The poll shows Dardenne, a former state senator and secretary of state who has been the No. 2 elected official for 10 months, leading Nungesser in most demographics: 42 percent to 30 percent among men, 39 to 24 among women, 42 to 28 among white voters and 35 to 25 among African-Americans.
Dardenne's lead looks untouchable:
Faucheux, a former state legislator, said that among voters who have made up their minds,Dardenne polled 59.7 percent to Nungesser's 40.3 percent.
"Dardenne is clearly the favorite here," Faucheux said. "For Nungesser to have a chance to win, it would take a combination of a lot of things."
He would have to peel votes off of Dardenne, and that's not going to be easy to do, and beat Dardenne decisively among independent voters, and that's not going to be easy to do."

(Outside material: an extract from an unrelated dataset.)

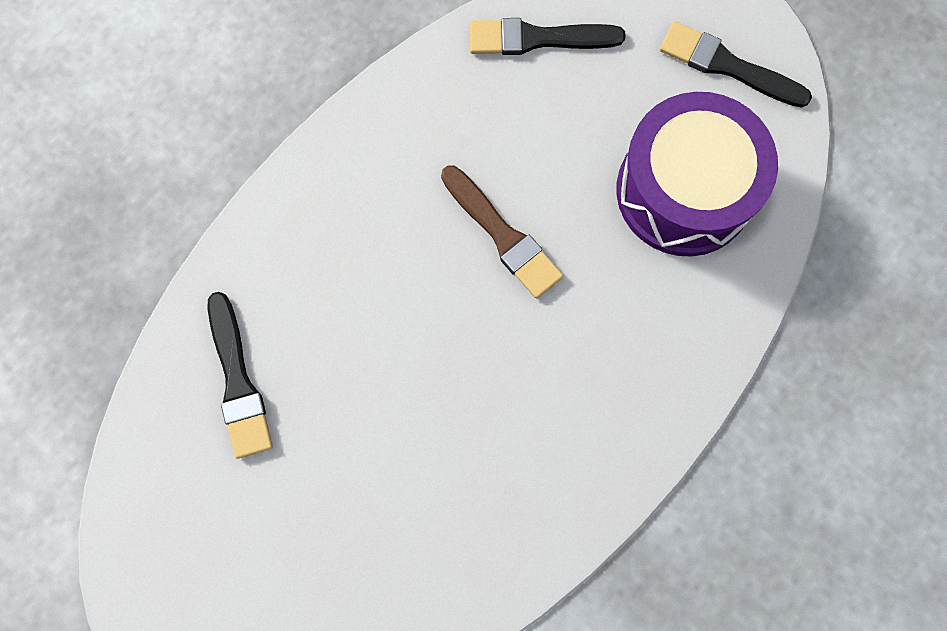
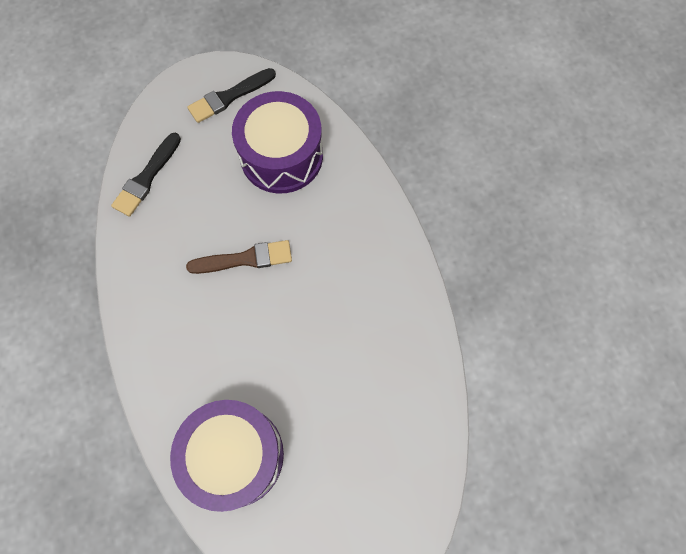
camera: 60 degrees left, 5 degrees down
black brush [207,292,273,458] -> purple drum [170,400,284,512]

Meanwhile, the Secretary of State's race is a lot closer:
In the race for secretary of state, Faucheux said, although Tucker has a 5 percentage point lead over Schedler, that is because of his higher name recognition. Faucheux said with a 55 percent undecided factor in the race, "that makes the final two weeks of this campaign crucial. Either candidate still can win this race.
"Tucker leads Schedler 28 percent to 18 percent in the New Orleans-north shore area, while Schedler leads Tucker 23 percent to 20 percent in Acadiana and the rest of southwest and southeast Louisiana. In the Baton Rouge-central-north Louisiana area, Faucheux's poll has Tucker leading Schedler 27 percent to 19 percent. At least 54 percent of the voters in each area are undecided, Faucheux said.
But the money situations are quite different:
In other statewide races, Plaquemines Parish President Billy Nungesser filed a report showing he spent $1 million in less than a month on his bid to become lieutenant governor.
Nungesser’s biggest expense was advertising. Dardenne spent about $318,000 during the same timeframe.
As of Oct. 2, Nungesser had $819,668.99 and Dardenne had $514,296.55 to spend on the remaining weeks of the campaign.
So Billy's still got a big wad to spend for 10 more days. Jay's not too bad off himself, but his slow and stead campaign style looks like it's working again.
As for Tucker and Schedler, the money situtation was a little lopsided:
Between Sept. 13 and Oct. 2, Tucker outspent Schedler by nearly $94,000.
Tucker paid $117,556 to Teddlie Media Partners. Schedler’s biggest expense was $15,000 to 3 Lions Consulting for advertising and marketing.
Tucker had $608,428.53 on hand as of Oct. 2. Schedler had $352,940.55.